Herfst: de herfstmaanden vertoonden in het begin van de vorige eeuw lage neerslagcijfers, met als dieptepunt de herfst van 1920 met iets meer dan 50 mm neerslag. Daarna volgt een lange periode met een neerslaggemiddelde rond de 220 mm. Vanaf 1980 tot eind jaren ’90 stijgt de neerslag wat, om daarna weer te dalen. De herfstmaanden van de afgelopen decennia vertonen gemiddelden die vergelijkbaar zijn met de periode 1930-1980.

Winter: de winterneerslag vertoont lange tijd weinig opzienbarende schommelingen. Vanaf de jaren ’80 is er sprake van een gestage stijging van de neerslag.  De afgelopen 20 jaar ligt het neerslaggemiddelde in de winter wat hoger dan we in de lange periode daarvoor gewend waren, en neemt niet meer toe.

Conclusies: de neerslagcijfers vertonen van jaar tot jaar sterke schommelingen, dat geldt voor alle vier jaargetijden. Die sterke schommelingen zijn het gevolg van verschillen in luchtcirculatie: een jaar met relatief veel wind van zee zal (veel) natter zijn dan een jaar met wat meer continentale luchtsoorten. De LOESS-lijnen zijn een noodzakelijke hulpmiddel om trends te kunnen ontdekken in die volatiele neerslagsignalen.

In de eerste grafiek (totale jaarlijkse neerslag) is vooral de toename vanaf ongeveer 1980 opvallend, met een stabilisatie vanaf 2000. De afname van het aantal natte dagen tussen 1960 en 1980 is opvallend.

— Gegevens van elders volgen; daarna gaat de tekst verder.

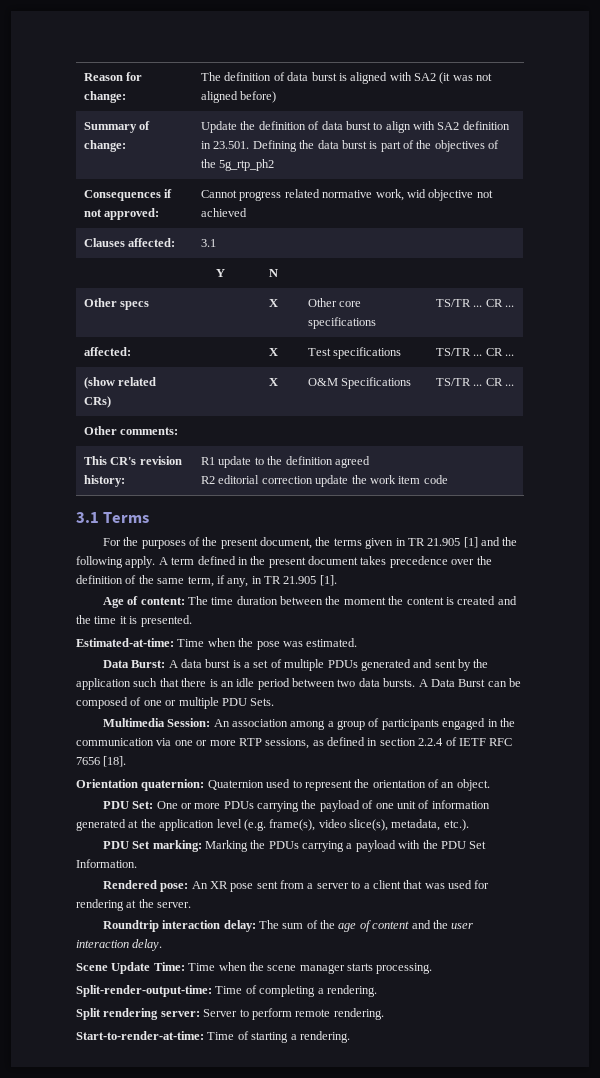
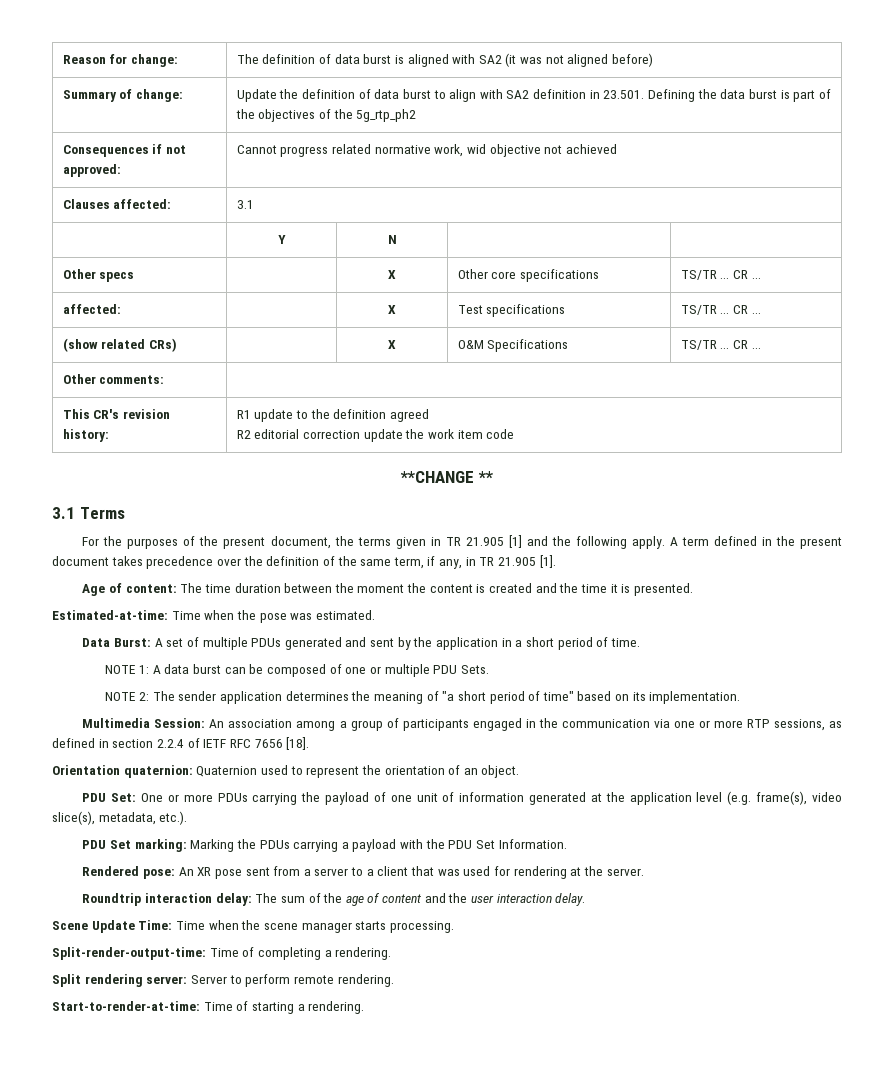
(448, 479) none -> [400,471,493,483] // **CHANGE **
[180,659,251,668] data burst is a -> (163, 642) none
[133,678,486,690] such that there is an idle period between two data bursts. A Data Burst -> [501,637,640,650] [105,664,222,674] in a short period of time. // NOTE 1: A data burst
(275, 702) none -> [105,691,741,704] // NOTE 2: The sender application determines the meaning of "a short period of time" based on its implementation.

Van de seizoenscijfers is opvallend dat de afgelopen 2 decennia er geen sprake meer is van een toename van de neerslagcijfers.  Dat geldt voor alle vier seizoenen. Om te zien wat er vanaf 2000 gebeurd is heb ik voor de seizoenen de lineaire trendlijnen getrokken:

Voor alle seizoenen geldt dat er vanaf 2000 sprake is van een lichte daling van de trendlijnen. Die trends worden gecamoufleerd door de van jaar tot jaar sterk schommelende signaallijnen. Duidelijk is in elk geval dat van “als het warmer wordt, wordt het ook natter” in deze periode geen sprake is. De dominante factor bij het antwoord op de vraag waardoor het ene jaar droog is en het andere jaar nat, is de luchtcirculatie. Die factor speelt ongetwijfeld ook een grote rol in de trends en de buigpunten in alle grafieken. Dat opwarming ook een rol speelt is theoretisch juist, maar de invloed daarvan is moeilijk uit bovenstaande grafieken te halen. De opvallende daling van het aantal natte dagen tussen 1960 en 1980 lijkt het gevolg te zijn van een veranderende luchtcirculatie.